Tour Missoula's three award-winning breweries. Our suggestion: Start with the Slow Elk at Big Sky (5417 Trumpeter Way), then travel south to grab a Doppel Bock at Bayern (1507 Montana Street) and end with a Cold Smoke at Kettlehouse (602 Myrtle Street). Consider hiring a designated driver.
Wear your best platform shoes and knock back the pints at the Whitefish Winter Carnival Disco Party. This year's citywide celebration—including the grand parade—is scheduled for Feb. 5–7.
Educate yourself about single-malt scotch. Suggested starting point: The Rhino (158 Ryman Street) stocks roughly 50 different single-malts.
Toast in the New Year at the Northern Lights Saloon in Polebridge. Getting there can take a while, but the stories last forever.
Play Polish Horseshoes, aka Snowbee
Snowmen melt, but victory lasts forever. That's why, if you're looking for a new way to frolic in the snow this winter, you should drop the carrots and coal, call your buds, and try the addictive winter drinking game often called Polish Horseshoes. (We prefer a name less derogatory, like, say, "Snowbee.")
What you'll need:
Two ski poles
Lots of beer
How to play:
Stick the ski poles in the snow, 25 feet or so apart.
Place an empty beer bottle or can atop each pole.
Split up into two teams of two, and stand behind the poles.
Throw the Frisbee back and forth, trying to knock the beer bottle off the poles.
Three points for hitting the beer bottle, two for hitting the ski pole and causing the beer bottle to fall off
The receiving team can negate points by catching the Frisbee or beer bottle. If a Frisbee hits a beer bottle, but the receiving team catches the bottle, the throwing team only receives 2 points. If the receiving team catches the beer bottle and the Frisbee, the throwing team only gets 1 point.

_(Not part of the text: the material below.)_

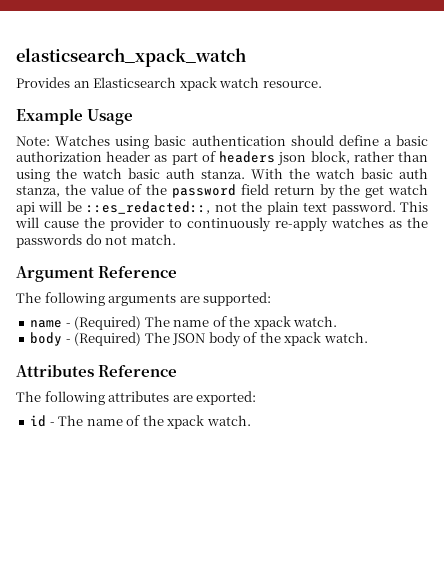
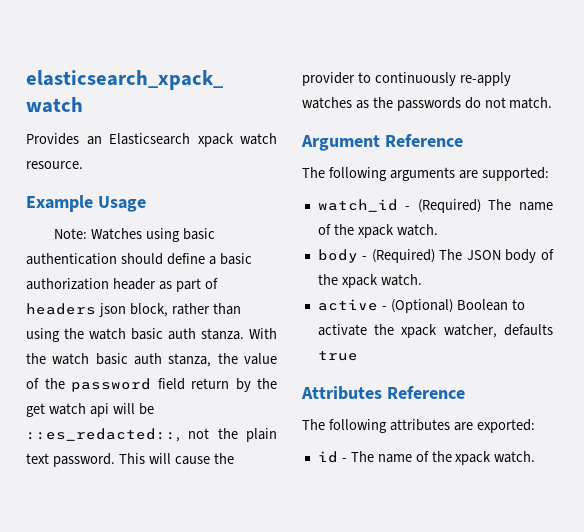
[30,320,63,328] name -> [317,199,398,212] watch_id
(368, 337) none -> [317,299,525,313] [317,324,553,338] [317,351,358,361] // active - (Optional) Boolean to activate the xpack watcher, defaults true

You must be holding your beer at all times.
Play to 11. Loser has to do something cold and funny.
Six ways to spend the season indoors
Ride the waterslides at Currents. The indoor pool at McCormick Park features two fantastic indoor slides and a whirlpool. Note: Weekend crowds can be intimidating.
Try Bikram yoga. The key here is the heated room. And, we suppose, the two breathing exercises and 26 asanas central to Bikram yoga. Missoula Bikram Yoga is located at 211 N. Higgins Avenue.
Witness the greatness of Anthony Johnson. Missoula may be a football town, but the current point guard at the University of Montana is on pace to become the next great Griz. Considered the best player in the Big Sky Conference, the senior started the season averaging 22.3 points, 4.7 assists and 3.7 rebounds per game. The Griz host Northern Arizona and Northern Colorado Dec. 4 and 5, respectively.
Turn up the heat in your house and host a beach party. We suggest beach balls, tiki torches, drinks served with little umbrellas, mandatory bathing suit attire and—here's an important thing—establishing a coat room.
Take in four movies at the theater in one day. In Missoula, this involves the Carmike 10 or Village 6, and generally requires missing any three-hour epics. But, this weekend you could hit the 12:20 matinee of 2012, the 4 p.m. show of The Twilight Saga: New Moon, Where the Wild Things Are at 7 and A Christmas Carol in 3-D at 9:50. Just keep an eye on the popcorn intake.
Watch teeth-shattering hits at a Maulers game. Missoula's resident minor league hockey team features some legitimate young talent, plus two freaks of nature: 6-foot-9 defenseman Sean Sanford and 6-foot-6 forward Jake Schutte. The Glacier Ice Rink offers thrillingly close vantage points to the action.
Five practical possibilities for improving your karma
Actually shovel your sidewalk. Then shovel your neighbor's.
Pick up the dog poop in your yard. It's easier when it's frozen.
Write a love note. If you're lonely, write a note to the Indy. We'll always love you. Well, most of you.
Donate your old winter coat to the Poverello Center. Make sure the item's clean, and help keep someone warm this winter. The Pov's located at 535 Ryman Street.
Replace all your Christmas lights with new LED lights. The LED are more expensive, but they reportedly save 80 percent more energy.